Final FE loans impact assessments come under fire

The shadow FE minister, an independent charity and two trade unions have criticised the FE loans policy following the publication of the final Equality Impact Assessment (EIA) and Regulatory Impact Assessment (RIA) reports.

Gordon Marsden, shadow minister for further education, skills and regional growth, told FE Week: “The EIA adds relatively little to the research that was published previously.

“In fact most of it appears to be derived
from it, and on that basis all the substantial concerns and misgivings that we have about the implications of the research also apply to the assessment.

“It remains the case that neither the research nor the assessment justifies the claims that this is going to be widely accepted by a broad range of learners.”

The scheme – now called “24+ advanced learning loans” – will be introduced next year and will affect all learners aged 24 and above and studying at level 3 or higher.

NIACE’s outstanding concerns about the introduction of loans include not only equality issues around age, disability and gender, but the impact they will have on the learning offer”

Mr Marsden said the Department for Business, Innovation and Skills (BIS) was trying to spin the findings to show that the policy “will not be such a big deal” next year.

“Well, I’m sorry, but all the evidence suggests that it will be a big deal,” he said.

Learners aged 40 and above would be least likely to take out a loan, according to the final EIA report.

“Most people felt that they would not be put off taking out a 24+ advanced learning loan once they understood the full details,” it said.

“However those aged 40 and over seeking a route back into the labour market were still negative.”

The report also showed that women were marginally less likely to take out a loan, although it later said the difference was “not large enough to be statistically significant”.

The National Institute of Adult Continuing Education (NIACE) said that it was “concerned” about the impact of the policy both on female and older learners.

Alastair Thomson, principal advocacy officer at NIACE, said: “NIACE’s outstanding concerns about the introduction of loans include not only equality issues around age, disability and gender, but the impact they will have on the learning offer – especially access to HE – the quality of the learning experience and what subjects might be available.”

The National Union of Students (NUS) has also criticised the reports.

Toni Pearce, the union’s vice president (further education), said: “This poorly researched, poorly analysed and much delayed report is yet further proof that the government has not properly prepared themselves or the sector for the introduction of FE fees.

“The report clearly shows that the worst hit by the changes will be women – who make up two-thirds of the affected group – and the over-40s. Yet the report says all is fine with the former and that they’ll merely keep an eye on the latter.”

She described the reports as inadequate and a “box-ticking exercise”.

The RIA, which modelled the impact of the scheme against four other policy decisions, showed that the number of adult learners studying at level 3 and 4 could drop from 359,000 to about 247,000 once the loans were introduced.

It follows market research, carried out by TNS-BMRB, which revealed that one in ten learners would “definitely” take out a loan.

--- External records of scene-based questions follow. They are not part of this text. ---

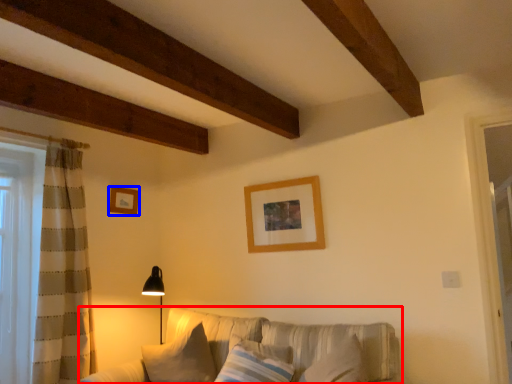
Question: Which of the following is the closest to the observer, studio couch (highlighted by a red box) or picture frame (highlighted by a blue box)?

Choices:
 (A) studio couch
 (B) picture frame

Answer: (A)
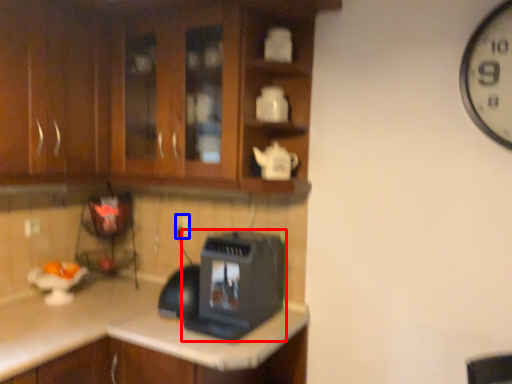
Question: Among these objects, which one is nearest to the camera, home appliance (highlighted by a red box) or electric outlet (highlighted by a blue box)?

Choices:
 (A) home appliance
 (B) electric outlet

Answer: (A)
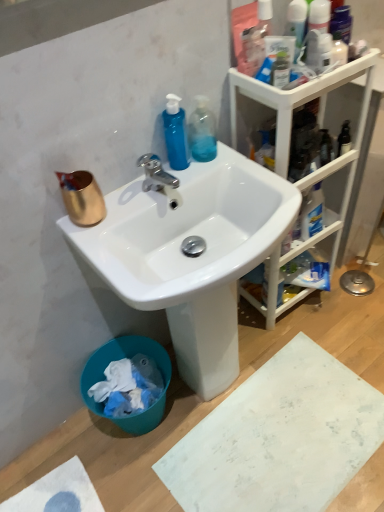
Identify the location of vacant space in white matte cardboard at lower right (from a real-world perspective). The width and height of the screenshot is (384, 512). (283, 451).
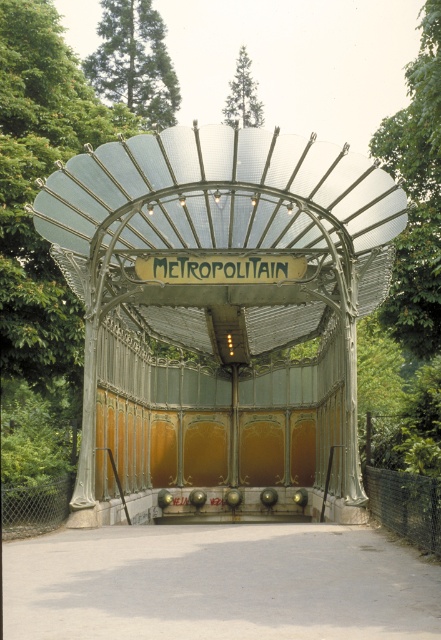
You are a visitor standing in front of the Metropolitain station entrance. You notice two green leafy trees in the upper part of the scene. Which tree is closer to the entrance structure? Please choose between the green leafy tree at upper left and the green leafy tree at upper center.

The green leafy tree at upper left is positioned under the green leafy tree at upper center, so the green leafy tree at upper left is closer to the entrance structure.

You are standing at the entrance of the Metropolitain station and see the metallic glass gazebo at center and the green leafy tree at upper center. Which object is closer to you?

The metallic glass gazebo at center is closer to you because it is in front of the green leafy tree at upper center.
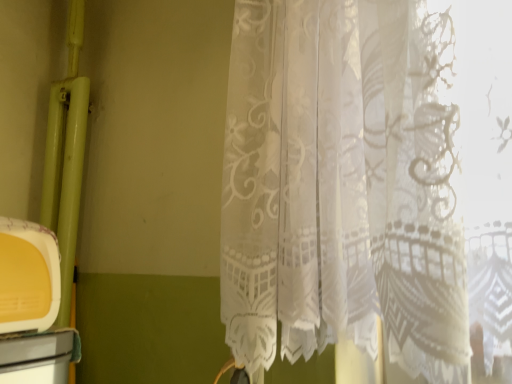
Locate an element on the screen. The image size is (512, 384). white lace curtain at right is located at coordinates (344, 184).

Image resolution: width=512 pixels, height=384 pixels. Describe the element at coordinates (344, 184) in the screenshot. I see `white lace curtain at right` at that location.

The width and height of the screenshot is (512, 384). In order to click on white lace curtain at right in this screenshot , I will do `click(344, 184)`.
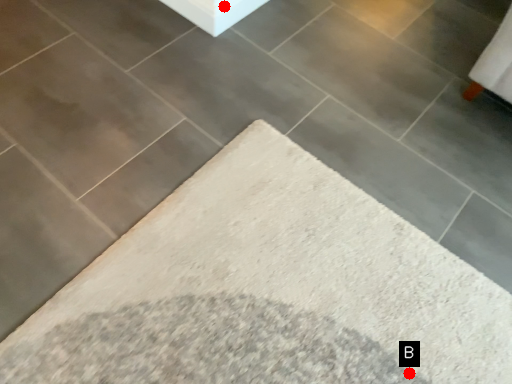
Question: Two points are circled on the image, labeled by A and B beside each circle. Which point is closer to the camera taking this photo?

Choices:
 (A) A is closer
 (B) B is closer

Answer: (B)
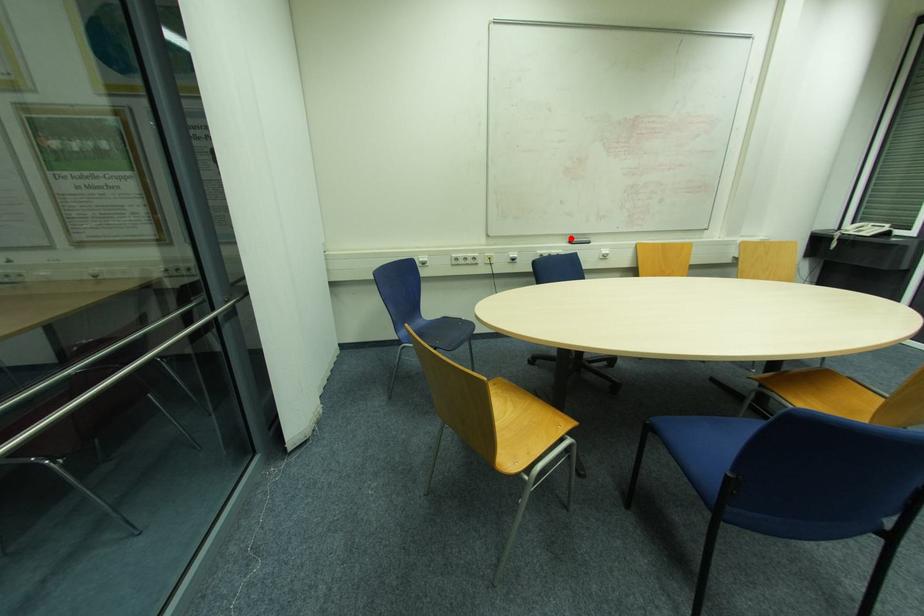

Sally Hunt, general secretary of the University and College Union, said: “The new loans system will be profoundly unfair and make it harder for people to get the qualifications they need to progress in life.

“The government’s own research shows that the number of learners ‘definitely’ willing to take courses is low – and it has only canvassed the views of people currently in the system.

“Their own budgets have been planned with 20 per cent fewer learners expected under the new system.”

A BIS spokesperson said government funding was being focused on young people without basic skills or taking their first qualifications.

“Access to a loan will ensure no upfront costs for tuition for those aged 24 and over taking qualifications worth an A-Level or higher.”